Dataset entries

====================

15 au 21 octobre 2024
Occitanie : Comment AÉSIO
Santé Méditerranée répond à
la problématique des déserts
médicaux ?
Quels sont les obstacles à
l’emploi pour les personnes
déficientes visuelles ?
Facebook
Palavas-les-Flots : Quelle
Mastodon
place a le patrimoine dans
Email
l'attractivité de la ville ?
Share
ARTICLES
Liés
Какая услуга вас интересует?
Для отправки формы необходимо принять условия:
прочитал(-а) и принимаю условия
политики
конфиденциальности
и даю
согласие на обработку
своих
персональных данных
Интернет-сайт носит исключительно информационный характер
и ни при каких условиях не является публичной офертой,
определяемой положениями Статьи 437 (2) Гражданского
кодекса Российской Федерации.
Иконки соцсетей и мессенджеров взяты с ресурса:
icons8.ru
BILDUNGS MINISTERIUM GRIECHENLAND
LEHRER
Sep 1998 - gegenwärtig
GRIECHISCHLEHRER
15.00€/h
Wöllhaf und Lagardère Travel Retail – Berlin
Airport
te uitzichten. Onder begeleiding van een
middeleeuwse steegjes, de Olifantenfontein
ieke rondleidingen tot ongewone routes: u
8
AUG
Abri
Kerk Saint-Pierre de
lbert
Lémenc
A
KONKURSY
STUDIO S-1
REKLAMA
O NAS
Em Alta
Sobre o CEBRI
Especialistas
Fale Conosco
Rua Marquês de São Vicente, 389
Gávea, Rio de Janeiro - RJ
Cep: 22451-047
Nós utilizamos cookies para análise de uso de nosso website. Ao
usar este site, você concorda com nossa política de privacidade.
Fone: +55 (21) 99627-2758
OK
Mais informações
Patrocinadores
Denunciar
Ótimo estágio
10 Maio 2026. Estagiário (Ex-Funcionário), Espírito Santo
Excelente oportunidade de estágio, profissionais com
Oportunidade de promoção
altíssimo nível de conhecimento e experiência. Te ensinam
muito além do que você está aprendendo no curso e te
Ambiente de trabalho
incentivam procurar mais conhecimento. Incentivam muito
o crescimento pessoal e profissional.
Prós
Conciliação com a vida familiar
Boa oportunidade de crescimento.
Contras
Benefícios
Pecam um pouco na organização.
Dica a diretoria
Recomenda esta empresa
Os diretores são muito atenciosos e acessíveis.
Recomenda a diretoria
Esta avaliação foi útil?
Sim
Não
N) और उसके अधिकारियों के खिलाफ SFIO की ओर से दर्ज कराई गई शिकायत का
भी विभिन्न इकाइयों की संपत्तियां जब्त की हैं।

====================

## What you will do
Repeat every line of the records above, character for character and in the same order.

## Written solution
15 au 21 octobre 2024
Occitanie : Comment AÉSIO
Santé Méditerranée répond à
la problématique des déserts
médicaux ?
Quels sont les obstacles à
l’emploi pour les personnes
déficientes visuelles ?
Facebook
Palavas-les-Flots : Quelle
Mastodon
place a le patrimoine dans
Email
l'attractivité de la ville ?
Share
ARTICLES
Liés
Какая услуга вас интересует?
Для отправки формы необходимо принять условия:
прочитал(-а) и принимаю условия
политики
конфиденциальности
и даю
согласие на обработку
своих
персональных данных
Интернет-сайт носит исключительно информационный характер
и ни при каких условиях не является публичной офертой,
определяемой положениями Статьи 437 (2) Гражданского
кодекса Российской Федерации.
Иконки соцсетей и мессенджеров взяты с ресурса:
icons8.ru
BILDUNGS MINISTERIUM GRIECHENLAND
LEHRER
Sep 1998 - gegenwärtig
GRIECHISCHLEHRER
15.00€/h
Wöllhaf und Lagardère Travel Retail – Berlin
Airport
te uitzichten. Onder begeleiding van een
middeleeuwse steegjes, de Olifantenfontein
ieke rondleidingen tot ongewone routes: u
8
AUG
Abri
Kerk Saint-Pierre de
lbert
Lémenc
A
KONKURSY
STUDIO S-1
REKLAMA
O NAS
Em Alta
Sobre o CEBRI
Especialistas
Fale Conosco
Rua Marquês de São Vicente, 389
Gávea, Rio de Janeiro - RJ
Cep: 22451-047
Nós utilizamos cookies para análise de uso de nosso website. Ao
usar este site, você concorda com nossa política de privacidade.
Fone: +55 (21) 99627-2758
OK
Mais informações
Patrocinadores
Denunciar
Ótimo estágio
10 Maio 2026. Estagiário (Ex-Funcionário), Espírito Santo
Excelente oportunidade de estágio, profissionais com
Oportunidade de promoção
altíssimo nível de conhecimento e experiência. Te ensinam
muito além do que você está aprendendo no curso e te
Ambiente de trabalho
incentivam procurar mais conhecimento. Incentivam muito
o crescimento pessoal e profissional.
Prós
Conciliação com a vida familiar
Boa oportunidade de crescimento.
Contras
Benefícios
Pecam um pouco na organização.
Dica a diretoria
Recomenda esta empresa
Os diretores são muito atenciosos e acessíveis.
Recomenda a diretoria
Esta avaliação foi útil?
Sim
Não
N) और उसके अधिकारियों के खिलाफ SFIO की ओर से दर्ज कराई गई शिकायत का
भी विभिन्न इकाइयों की संपत्तियां जब्त की हैं।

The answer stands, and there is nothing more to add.